TASK DATA -
+ + + + +

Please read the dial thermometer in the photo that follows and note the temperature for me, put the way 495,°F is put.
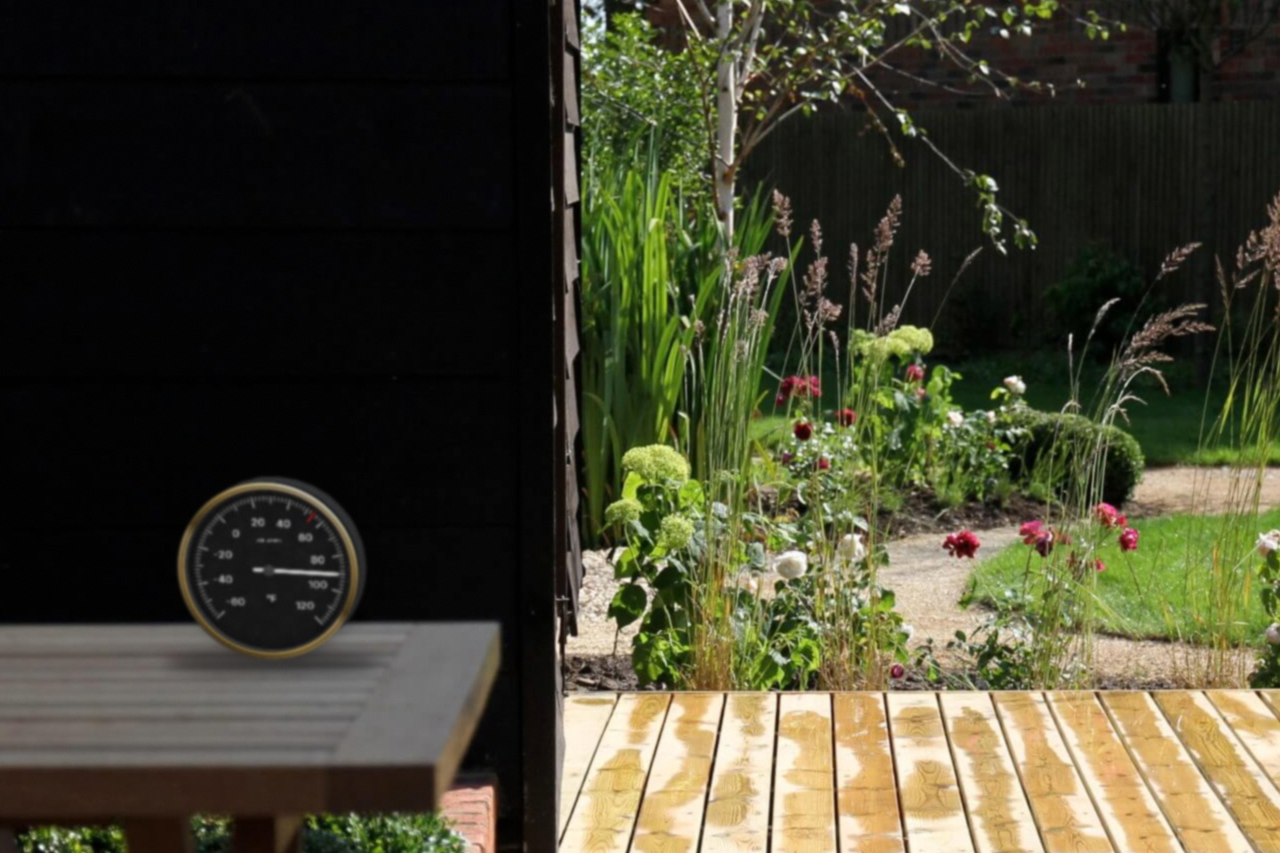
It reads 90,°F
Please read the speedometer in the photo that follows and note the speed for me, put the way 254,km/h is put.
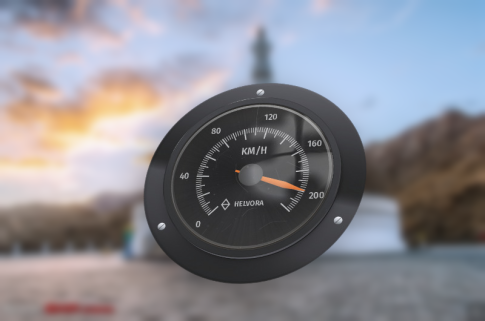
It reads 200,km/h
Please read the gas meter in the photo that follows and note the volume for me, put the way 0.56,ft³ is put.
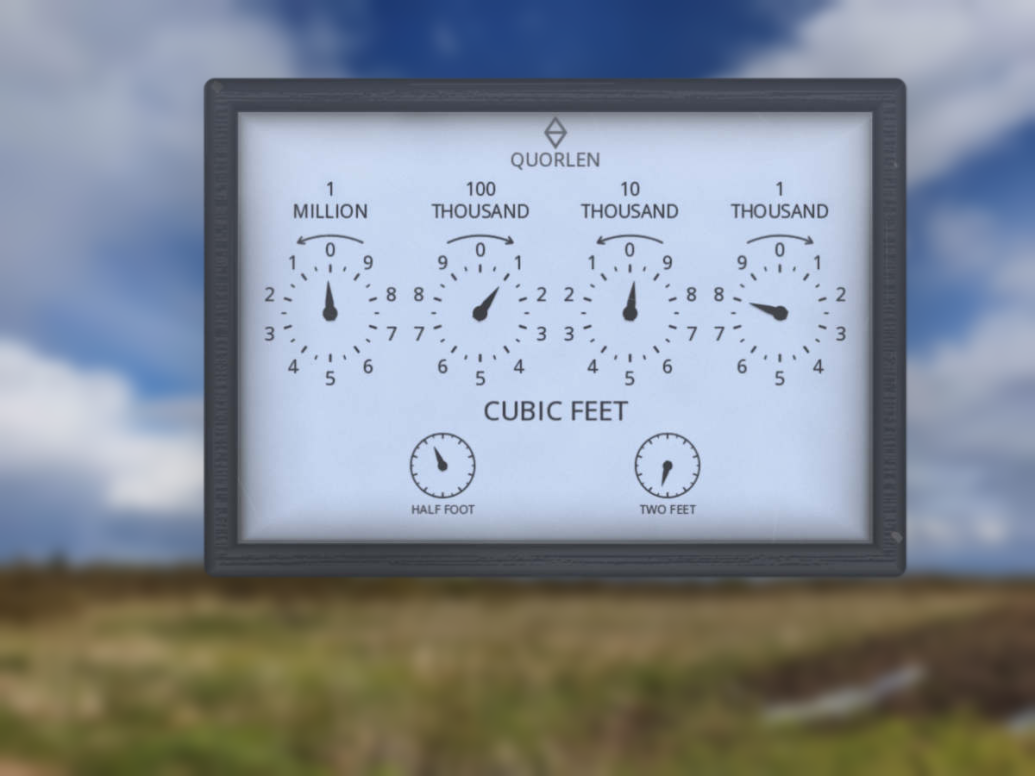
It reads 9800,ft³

+ + + + +

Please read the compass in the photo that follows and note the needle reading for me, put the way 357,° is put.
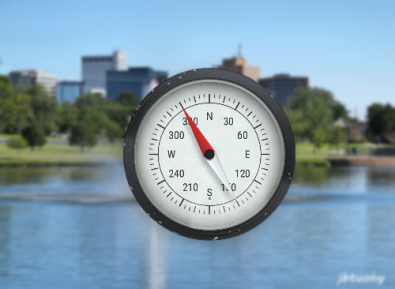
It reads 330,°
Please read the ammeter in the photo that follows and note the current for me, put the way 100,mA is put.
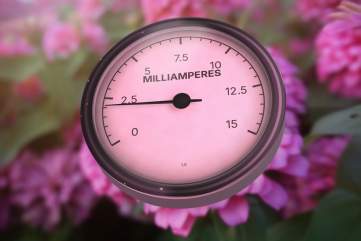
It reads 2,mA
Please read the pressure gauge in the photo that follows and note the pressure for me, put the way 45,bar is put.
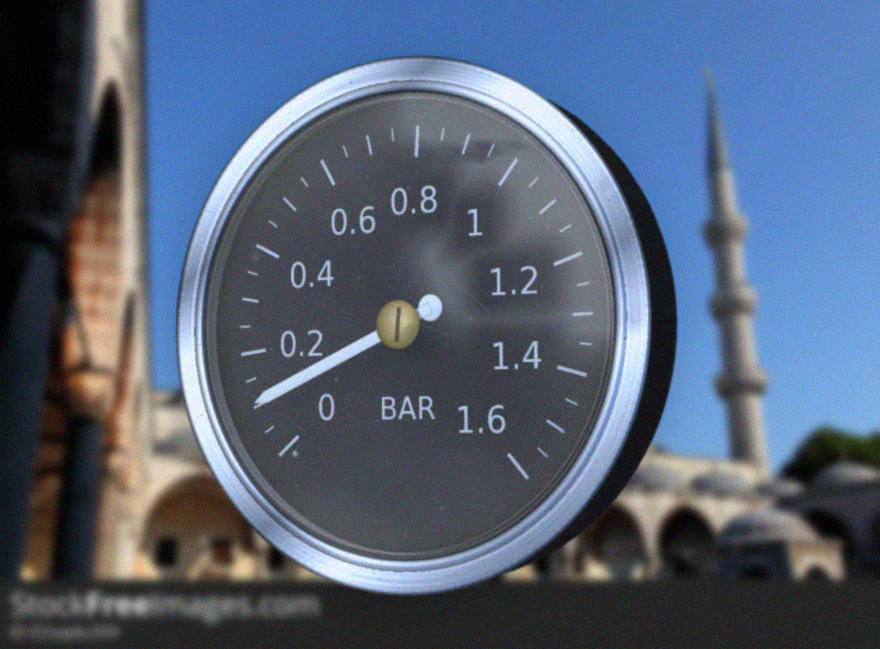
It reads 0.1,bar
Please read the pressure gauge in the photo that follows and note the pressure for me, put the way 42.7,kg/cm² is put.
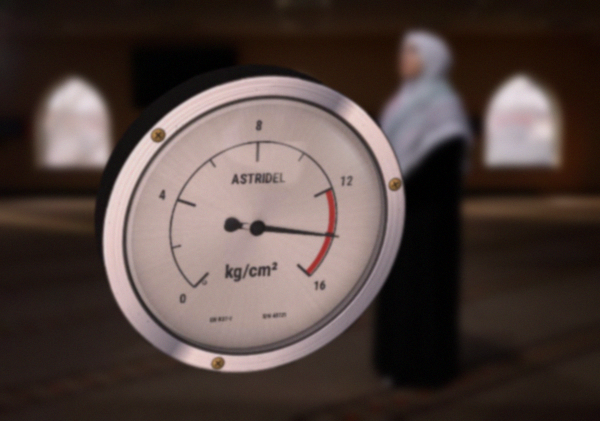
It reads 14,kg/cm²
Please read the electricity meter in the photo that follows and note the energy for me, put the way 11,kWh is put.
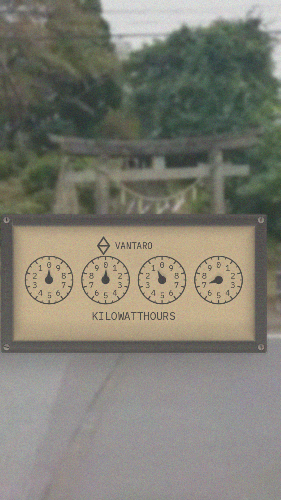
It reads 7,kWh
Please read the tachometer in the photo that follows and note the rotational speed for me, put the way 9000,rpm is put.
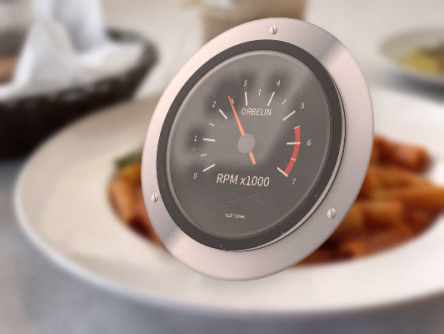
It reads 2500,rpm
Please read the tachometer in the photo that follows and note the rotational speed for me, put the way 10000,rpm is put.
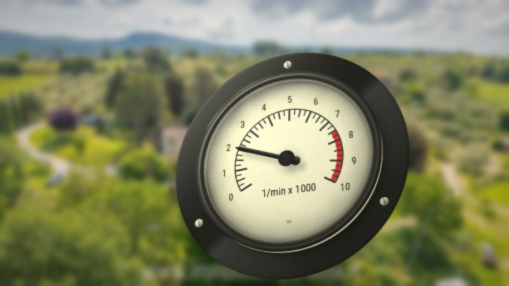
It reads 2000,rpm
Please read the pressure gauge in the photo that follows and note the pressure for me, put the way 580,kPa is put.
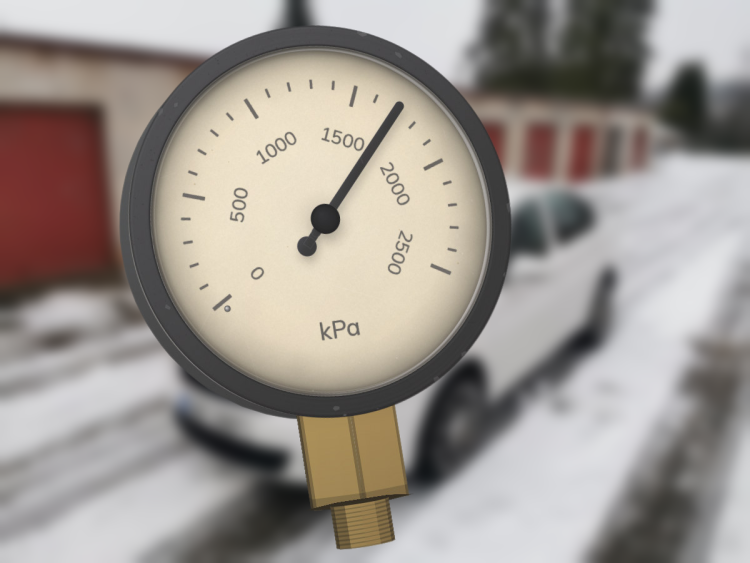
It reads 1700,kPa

+ + + + +

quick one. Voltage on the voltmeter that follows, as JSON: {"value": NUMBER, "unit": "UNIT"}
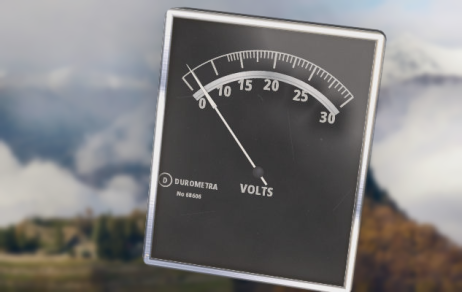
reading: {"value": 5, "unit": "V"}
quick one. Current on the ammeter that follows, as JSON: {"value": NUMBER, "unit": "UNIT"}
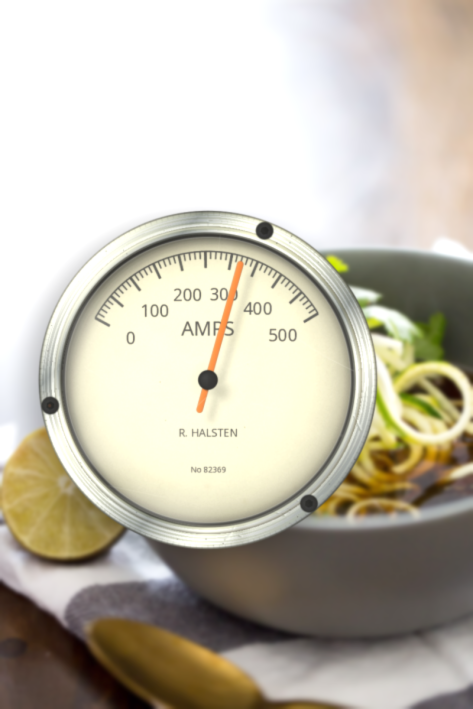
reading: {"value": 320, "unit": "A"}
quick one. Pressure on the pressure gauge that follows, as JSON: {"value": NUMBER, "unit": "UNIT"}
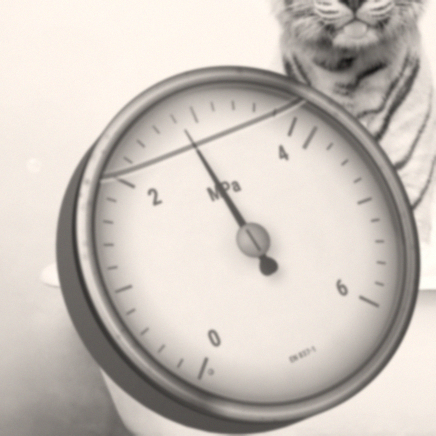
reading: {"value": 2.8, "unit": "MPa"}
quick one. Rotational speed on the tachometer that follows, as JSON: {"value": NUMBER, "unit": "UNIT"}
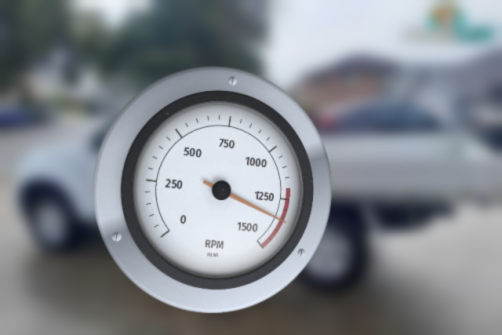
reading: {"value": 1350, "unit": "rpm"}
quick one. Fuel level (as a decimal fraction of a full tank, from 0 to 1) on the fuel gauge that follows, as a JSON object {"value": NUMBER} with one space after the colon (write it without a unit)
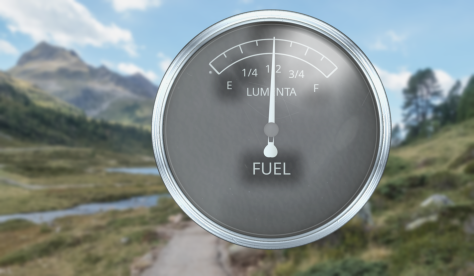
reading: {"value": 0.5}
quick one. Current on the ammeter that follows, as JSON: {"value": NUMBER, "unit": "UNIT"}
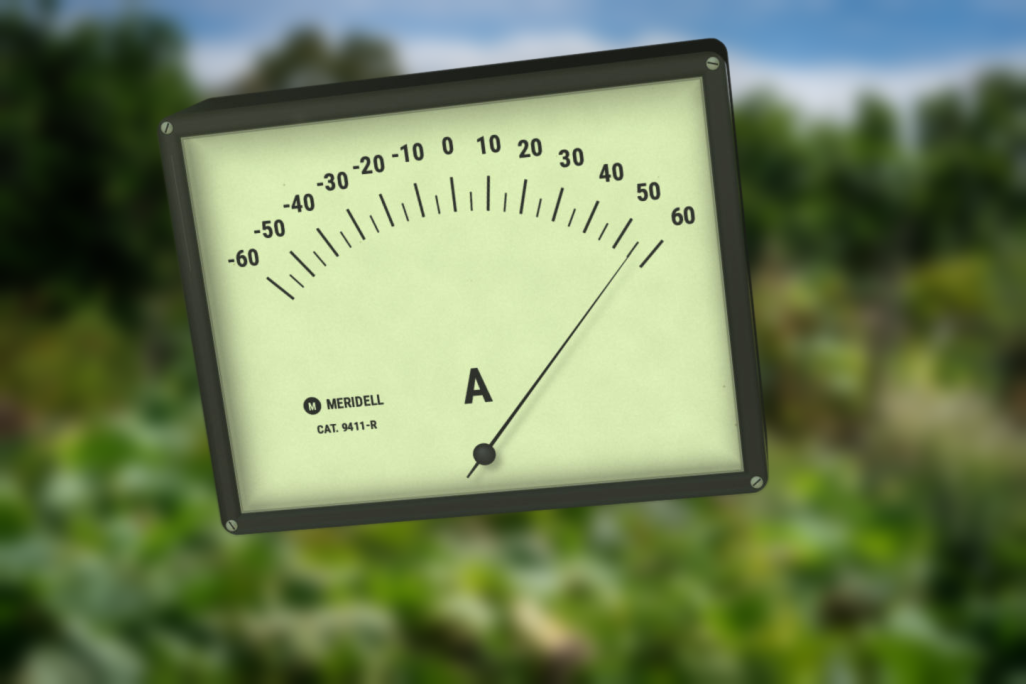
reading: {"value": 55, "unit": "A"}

+ + + + +

WHAT YOU ARE ASKED TO DO - Convert the entries starting at the line containing "580,kPa is put." and ending at the line containing "It reads 1700,kPa" into a JSON list of strings, one string per line, leaving out blank lines. Omit the pictures from the answer.

ANSWER SPACE -
[
  "Please read the pressure gauge in the photo that follows and note the pressure for me, put the way 580,kPa is put.",
  "It reads 1700,kPa"
]